### Given information:
.....
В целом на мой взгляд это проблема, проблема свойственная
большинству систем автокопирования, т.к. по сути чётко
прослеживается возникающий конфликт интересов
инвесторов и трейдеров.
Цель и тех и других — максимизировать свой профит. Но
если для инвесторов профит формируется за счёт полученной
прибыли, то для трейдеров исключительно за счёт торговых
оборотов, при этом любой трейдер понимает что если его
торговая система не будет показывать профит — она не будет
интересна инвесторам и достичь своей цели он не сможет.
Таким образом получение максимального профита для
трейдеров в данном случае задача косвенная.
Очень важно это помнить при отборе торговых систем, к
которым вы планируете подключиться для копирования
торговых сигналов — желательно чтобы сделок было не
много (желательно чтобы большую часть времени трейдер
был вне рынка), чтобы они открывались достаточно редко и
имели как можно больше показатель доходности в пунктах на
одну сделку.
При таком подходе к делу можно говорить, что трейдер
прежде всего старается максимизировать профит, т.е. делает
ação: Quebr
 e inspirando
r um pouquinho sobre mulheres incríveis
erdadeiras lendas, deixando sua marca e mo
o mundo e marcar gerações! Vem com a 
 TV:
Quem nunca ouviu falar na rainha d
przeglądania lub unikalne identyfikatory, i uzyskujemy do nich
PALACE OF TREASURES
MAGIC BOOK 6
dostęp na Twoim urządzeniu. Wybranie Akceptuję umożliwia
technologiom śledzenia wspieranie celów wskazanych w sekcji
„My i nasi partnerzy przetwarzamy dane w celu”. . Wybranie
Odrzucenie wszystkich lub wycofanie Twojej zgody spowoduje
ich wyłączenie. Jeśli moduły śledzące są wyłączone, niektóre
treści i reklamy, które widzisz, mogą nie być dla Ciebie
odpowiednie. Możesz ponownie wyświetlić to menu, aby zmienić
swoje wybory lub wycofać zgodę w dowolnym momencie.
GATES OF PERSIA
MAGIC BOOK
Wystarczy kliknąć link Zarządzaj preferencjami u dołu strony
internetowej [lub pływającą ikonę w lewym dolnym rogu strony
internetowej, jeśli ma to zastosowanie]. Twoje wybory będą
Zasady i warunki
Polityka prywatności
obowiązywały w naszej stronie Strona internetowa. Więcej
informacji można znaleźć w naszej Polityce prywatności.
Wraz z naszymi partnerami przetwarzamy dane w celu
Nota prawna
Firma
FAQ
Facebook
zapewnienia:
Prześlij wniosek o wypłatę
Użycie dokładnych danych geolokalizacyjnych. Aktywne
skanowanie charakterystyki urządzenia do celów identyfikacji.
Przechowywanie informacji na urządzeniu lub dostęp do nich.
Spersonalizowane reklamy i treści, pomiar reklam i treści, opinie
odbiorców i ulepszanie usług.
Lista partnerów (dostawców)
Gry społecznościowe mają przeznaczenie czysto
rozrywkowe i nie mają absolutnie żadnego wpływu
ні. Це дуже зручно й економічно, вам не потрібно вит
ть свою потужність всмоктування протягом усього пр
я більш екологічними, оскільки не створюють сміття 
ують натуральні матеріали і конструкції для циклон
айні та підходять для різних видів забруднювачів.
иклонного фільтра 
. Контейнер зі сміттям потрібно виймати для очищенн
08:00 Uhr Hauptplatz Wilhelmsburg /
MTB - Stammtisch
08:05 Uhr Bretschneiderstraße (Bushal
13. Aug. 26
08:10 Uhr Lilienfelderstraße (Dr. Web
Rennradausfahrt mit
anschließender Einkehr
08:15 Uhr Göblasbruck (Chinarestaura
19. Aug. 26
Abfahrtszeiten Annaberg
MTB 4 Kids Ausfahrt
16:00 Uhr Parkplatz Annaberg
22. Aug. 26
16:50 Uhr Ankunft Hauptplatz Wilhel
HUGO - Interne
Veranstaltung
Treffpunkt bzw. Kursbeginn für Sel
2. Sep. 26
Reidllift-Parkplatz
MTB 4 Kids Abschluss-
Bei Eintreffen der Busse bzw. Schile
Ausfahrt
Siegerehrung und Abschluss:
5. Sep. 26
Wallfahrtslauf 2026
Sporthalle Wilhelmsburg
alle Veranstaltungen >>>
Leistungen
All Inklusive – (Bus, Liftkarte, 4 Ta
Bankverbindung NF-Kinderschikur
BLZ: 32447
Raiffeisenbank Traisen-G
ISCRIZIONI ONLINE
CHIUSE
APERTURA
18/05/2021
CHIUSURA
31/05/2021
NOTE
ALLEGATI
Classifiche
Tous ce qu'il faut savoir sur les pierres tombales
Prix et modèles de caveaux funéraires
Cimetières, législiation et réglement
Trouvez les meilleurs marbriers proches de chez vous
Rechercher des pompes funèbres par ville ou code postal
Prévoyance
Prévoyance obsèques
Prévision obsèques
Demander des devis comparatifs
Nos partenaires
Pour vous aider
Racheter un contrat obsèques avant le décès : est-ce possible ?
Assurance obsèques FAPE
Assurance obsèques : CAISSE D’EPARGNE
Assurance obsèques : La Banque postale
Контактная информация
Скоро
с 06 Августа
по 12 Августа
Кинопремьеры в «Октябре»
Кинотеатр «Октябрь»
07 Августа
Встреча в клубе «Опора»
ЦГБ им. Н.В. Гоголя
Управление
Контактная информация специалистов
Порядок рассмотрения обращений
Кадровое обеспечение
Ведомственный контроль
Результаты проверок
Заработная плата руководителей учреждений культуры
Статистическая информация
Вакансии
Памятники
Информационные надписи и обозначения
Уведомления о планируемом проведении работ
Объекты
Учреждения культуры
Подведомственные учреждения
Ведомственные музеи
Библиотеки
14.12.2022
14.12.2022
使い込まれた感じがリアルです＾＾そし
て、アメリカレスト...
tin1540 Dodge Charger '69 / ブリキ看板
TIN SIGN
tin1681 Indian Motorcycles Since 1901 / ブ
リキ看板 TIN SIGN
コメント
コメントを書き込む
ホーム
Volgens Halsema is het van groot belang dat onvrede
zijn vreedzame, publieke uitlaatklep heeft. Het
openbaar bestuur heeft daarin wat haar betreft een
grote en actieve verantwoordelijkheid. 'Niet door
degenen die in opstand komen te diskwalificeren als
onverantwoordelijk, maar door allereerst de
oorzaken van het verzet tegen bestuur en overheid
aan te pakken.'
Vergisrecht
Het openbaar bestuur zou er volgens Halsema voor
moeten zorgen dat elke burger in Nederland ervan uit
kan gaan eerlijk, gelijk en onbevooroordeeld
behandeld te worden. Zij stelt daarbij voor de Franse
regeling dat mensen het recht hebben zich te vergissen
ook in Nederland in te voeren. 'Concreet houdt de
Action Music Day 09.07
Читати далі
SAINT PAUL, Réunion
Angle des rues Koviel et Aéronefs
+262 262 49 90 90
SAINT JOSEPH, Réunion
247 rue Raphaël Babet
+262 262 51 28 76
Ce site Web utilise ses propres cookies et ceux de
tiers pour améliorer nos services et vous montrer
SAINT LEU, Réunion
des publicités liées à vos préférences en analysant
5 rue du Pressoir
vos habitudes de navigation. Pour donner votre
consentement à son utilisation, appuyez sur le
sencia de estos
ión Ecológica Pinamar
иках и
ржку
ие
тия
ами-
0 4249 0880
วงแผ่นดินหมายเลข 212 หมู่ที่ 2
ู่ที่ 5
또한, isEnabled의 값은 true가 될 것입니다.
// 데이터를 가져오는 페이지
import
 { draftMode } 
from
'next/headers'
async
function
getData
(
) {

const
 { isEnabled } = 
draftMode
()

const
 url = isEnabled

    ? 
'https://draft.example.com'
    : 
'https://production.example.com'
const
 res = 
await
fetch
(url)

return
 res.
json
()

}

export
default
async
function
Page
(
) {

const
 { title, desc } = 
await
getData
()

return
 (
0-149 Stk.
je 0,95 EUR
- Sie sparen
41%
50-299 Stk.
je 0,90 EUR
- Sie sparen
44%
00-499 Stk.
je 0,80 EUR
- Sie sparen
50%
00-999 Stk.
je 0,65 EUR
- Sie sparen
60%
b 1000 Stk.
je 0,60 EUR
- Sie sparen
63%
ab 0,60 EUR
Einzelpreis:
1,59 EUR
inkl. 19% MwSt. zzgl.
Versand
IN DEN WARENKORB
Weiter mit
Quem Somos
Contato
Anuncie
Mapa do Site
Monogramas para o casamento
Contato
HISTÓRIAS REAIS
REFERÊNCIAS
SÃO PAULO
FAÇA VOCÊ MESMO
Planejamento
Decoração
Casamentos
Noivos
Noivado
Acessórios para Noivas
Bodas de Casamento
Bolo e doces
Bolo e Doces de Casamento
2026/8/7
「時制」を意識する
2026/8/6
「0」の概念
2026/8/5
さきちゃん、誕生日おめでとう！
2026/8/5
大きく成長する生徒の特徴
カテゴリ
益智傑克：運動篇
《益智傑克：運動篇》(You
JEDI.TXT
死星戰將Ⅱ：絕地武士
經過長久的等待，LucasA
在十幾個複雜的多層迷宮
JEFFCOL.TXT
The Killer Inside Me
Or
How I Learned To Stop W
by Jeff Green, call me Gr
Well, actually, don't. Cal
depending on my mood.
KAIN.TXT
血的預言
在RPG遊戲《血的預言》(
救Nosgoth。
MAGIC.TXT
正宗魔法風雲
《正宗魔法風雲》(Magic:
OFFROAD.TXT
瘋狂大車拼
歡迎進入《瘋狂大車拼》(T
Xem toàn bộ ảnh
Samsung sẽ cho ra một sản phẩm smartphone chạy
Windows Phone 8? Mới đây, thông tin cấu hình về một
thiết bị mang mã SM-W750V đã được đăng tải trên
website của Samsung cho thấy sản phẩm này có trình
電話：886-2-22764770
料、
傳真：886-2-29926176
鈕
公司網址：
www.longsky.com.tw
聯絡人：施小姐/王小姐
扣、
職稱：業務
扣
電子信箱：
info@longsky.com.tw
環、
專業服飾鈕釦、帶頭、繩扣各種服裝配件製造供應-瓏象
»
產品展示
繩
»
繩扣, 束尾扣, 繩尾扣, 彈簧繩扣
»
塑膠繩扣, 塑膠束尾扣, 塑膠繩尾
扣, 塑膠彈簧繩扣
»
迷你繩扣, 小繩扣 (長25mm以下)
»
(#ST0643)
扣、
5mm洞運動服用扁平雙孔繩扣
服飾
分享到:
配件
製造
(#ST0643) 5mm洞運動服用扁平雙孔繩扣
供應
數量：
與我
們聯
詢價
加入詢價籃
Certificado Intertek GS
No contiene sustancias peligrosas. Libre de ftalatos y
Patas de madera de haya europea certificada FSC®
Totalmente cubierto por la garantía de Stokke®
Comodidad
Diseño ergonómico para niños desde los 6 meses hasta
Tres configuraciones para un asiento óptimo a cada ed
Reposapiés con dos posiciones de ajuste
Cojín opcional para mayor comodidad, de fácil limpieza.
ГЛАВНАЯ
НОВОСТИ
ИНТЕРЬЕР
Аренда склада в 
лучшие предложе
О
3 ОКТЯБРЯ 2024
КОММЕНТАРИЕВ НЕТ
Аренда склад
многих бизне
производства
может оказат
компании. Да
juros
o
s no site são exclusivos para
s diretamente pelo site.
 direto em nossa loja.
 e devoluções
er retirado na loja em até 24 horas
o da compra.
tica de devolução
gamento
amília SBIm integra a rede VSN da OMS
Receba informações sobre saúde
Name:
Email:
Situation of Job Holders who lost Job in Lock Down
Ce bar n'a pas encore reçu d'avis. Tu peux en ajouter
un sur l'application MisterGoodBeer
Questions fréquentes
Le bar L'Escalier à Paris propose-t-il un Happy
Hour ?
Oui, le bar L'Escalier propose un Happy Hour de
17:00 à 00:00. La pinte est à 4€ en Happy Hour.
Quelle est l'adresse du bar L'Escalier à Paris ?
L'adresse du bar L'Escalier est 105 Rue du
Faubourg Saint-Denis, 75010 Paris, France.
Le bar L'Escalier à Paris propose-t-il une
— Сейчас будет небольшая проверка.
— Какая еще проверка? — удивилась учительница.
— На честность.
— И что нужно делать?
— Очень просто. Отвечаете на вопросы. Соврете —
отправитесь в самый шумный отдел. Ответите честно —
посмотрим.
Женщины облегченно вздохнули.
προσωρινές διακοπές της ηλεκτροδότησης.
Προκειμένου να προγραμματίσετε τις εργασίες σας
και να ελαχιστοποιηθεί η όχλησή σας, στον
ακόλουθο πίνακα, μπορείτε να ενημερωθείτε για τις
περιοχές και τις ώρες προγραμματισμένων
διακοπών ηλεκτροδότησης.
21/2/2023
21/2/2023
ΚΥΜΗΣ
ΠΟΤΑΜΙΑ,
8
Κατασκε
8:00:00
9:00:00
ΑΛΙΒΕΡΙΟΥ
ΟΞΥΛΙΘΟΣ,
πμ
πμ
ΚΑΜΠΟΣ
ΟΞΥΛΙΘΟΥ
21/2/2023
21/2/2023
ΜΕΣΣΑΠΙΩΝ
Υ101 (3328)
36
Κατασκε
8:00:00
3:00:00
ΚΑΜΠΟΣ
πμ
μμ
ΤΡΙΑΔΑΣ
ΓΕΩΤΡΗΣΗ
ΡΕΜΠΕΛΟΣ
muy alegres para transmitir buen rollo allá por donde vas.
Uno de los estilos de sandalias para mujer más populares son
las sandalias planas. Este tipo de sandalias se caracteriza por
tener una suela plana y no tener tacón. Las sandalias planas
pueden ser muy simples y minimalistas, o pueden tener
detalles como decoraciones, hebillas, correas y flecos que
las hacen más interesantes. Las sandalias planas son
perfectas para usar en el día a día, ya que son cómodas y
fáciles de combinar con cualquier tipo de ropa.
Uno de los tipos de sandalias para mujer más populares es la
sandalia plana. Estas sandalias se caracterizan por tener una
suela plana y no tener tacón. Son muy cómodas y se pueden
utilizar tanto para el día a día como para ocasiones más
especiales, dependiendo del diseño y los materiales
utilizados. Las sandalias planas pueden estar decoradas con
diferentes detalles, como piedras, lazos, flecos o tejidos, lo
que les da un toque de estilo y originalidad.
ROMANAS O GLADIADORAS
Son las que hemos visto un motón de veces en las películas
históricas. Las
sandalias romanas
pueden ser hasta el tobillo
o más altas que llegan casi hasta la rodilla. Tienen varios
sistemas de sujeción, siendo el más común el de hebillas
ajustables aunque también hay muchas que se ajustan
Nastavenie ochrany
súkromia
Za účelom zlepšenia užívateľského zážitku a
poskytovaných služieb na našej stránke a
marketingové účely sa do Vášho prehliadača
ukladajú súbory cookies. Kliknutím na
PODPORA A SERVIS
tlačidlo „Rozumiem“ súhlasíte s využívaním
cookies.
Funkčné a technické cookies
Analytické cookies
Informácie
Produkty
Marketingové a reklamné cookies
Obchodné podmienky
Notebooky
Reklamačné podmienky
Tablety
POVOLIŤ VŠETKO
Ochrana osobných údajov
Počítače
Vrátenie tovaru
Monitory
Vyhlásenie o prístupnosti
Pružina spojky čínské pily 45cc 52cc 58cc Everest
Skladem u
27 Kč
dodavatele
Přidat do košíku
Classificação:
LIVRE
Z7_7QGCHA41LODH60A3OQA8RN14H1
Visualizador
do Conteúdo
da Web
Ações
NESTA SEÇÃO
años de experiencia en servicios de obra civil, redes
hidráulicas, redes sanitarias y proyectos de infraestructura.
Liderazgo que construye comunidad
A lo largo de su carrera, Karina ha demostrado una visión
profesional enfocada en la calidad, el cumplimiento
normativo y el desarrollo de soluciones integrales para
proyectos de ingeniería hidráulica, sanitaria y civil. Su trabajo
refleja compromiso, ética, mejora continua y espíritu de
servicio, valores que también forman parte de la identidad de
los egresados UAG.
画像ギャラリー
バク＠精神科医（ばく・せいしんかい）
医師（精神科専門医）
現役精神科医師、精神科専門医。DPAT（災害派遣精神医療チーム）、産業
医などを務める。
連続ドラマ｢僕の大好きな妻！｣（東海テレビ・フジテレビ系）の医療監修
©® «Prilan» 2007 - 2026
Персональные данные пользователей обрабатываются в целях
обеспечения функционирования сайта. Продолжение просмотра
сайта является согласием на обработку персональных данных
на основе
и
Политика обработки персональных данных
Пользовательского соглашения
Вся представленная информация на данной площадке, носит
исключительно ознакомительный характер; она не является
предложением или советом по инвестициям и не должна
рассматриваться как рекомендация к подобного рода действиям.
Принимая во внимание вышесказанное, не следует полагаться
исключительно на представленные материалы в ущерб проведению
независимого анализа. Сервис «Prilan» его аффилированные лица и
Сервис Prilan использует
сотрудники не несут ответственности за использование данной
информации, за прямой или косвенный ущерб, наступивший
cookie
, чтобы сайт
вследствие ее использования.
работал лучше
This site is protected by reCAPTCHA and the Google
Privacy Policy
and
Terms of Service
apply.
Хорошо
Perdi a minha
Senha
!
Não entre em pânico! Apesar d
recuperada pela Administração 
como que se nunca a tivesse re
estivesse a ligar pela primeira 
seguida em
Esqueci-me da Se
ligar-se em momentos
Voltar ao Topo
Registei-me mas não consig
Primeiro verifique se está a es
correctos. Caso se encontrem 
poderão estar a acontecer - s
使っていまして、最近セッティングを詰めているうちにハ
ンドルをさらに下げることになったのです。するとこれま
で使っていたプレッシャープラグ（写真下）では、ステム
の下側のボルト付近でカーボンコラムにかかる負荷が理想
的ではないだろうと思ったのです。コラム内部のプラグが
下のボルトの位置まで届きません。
.....
### Your goal:
Please state how many lines of the records hold the word "Hauptplatz", and write nothing but that number.

### Answer section:
2